Data for this exercise:

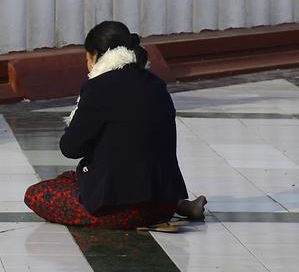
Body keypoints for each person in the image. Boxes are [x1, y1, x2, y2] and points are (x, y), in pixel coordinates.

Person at [24, 20, 206, 229]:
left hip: (123, 209)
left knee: (37, 194)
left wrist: (78, 117)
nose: (87, 65)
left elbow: (71, 148)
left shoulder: (98, 88)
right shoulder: (156, 84)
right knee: (70, 178)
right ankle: (180, 206)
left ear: (95, 56)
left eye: (87, 58)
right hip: (164, 202)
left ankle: (144, 217)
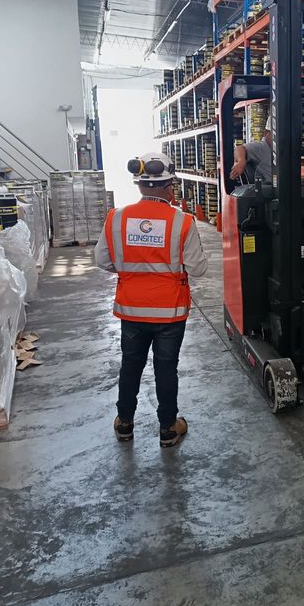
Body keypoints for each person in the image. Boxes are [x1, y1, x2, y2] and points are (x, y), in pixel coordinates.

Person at [95, 152, 208, 448]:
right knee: (166, 368)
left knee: (130, 365)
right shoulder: (182, 221)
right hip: (169, 312)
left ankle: (124, 423)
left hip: (131, 309)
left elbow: (102, 260)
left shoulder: (117, 217)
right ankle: (169, 428)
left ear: (139, 184)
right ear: (170, 184)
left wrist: (132, 269)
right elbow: (198, 268)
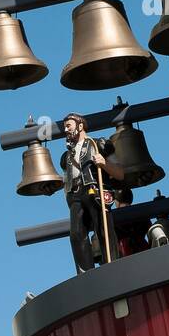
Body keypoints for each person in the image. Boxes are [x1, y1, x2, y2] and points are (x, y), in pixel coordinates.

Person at [60, 113, 123, 272]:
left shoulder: (99, 144)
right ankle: (84, 272)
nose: (66, 130)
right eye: (64, 127)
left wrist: (105, 164)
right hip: (76, 195)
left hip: (95, 190)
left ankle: (112, 264)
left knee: (103, 228)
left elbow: (120, 174)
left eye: (69, 126)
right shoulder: (66, 156)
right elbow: (65, 181)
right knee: (75, 234)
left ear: (80, 126)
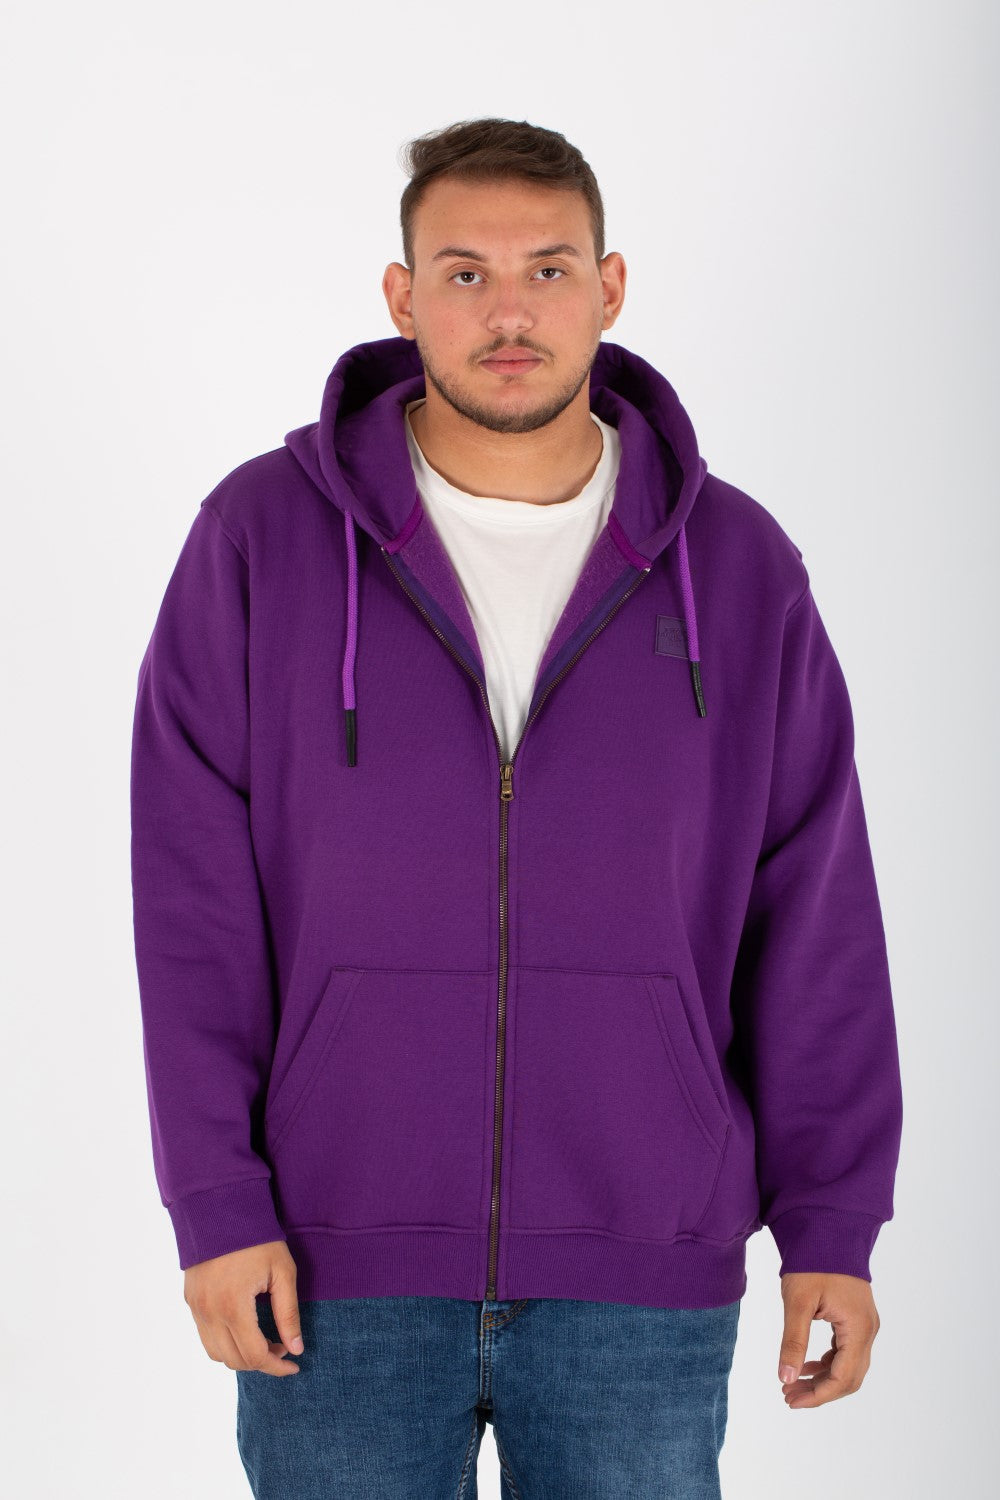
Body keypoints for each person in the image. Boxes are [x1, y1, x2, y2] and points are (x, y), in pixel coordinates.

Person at [129, 116, 904, 1498]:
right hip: (331, 1264)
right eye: (465, 273)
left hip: (642, 1269)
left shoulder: (737, 565)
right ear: (401, 295)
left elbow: (816, 910)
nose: (509, 312)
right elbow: (191, 903)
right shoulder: (262, 540)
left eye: (547, 269)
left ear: (610, 288)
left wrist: (832, 1222)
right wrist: (216, 1203)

What to work on: Within the entries above, the lines from the one containing "right ankle: (180, 206)" through the one containing "right knee: (75, 234)" are to be transcribed exactly, ends included, pictures excluded.

Finished task:
right ankle: (180, 206)
left ear: (95, 56)
left eye: (87, 58)
right hip: (164, 202)
left ankle: (144, 217)
Body keypoints for each person in the image. Boxes are [x1, y1, x2, y2] and points are (x, y), in pixel coordinates.

Person at [95, 152, 208, 448]:
right knee: (166, 368)
left knee: (130, 365)
right shoulder: (182, 221)
right hip: (169, 312)
left ankle: (124, 423)
left hip: (131, 309)
left elbow: (102, 260)
left shoulder: (117, 217)
right ankle: (169, 428)
left ear: (139, 184)
right ear: (170, 184)
left wrist: (132, 269)
right elbow: (198, 268)
Body keypoints for each person in the image. Boxes are [x1, y1, x2, y2] and points are (x, y), in pixel coordinates.

Person at [60, 113, 123, 272]:
left shoulder: (99, 144)
right ankle: (84, 272)
nose: (66, 130)
right eye: (64, 127)
left wrist: (105, 164)
right hip: (76, 195)
left hip: (95, 190)
left ankle: (112, 264)
left knee: (103, 228)
left elbow: (120, 174)
left eye: (69, 126)
right shoulder: (66, 156)
right elbow: (65, 181)
right knee: (75, 234)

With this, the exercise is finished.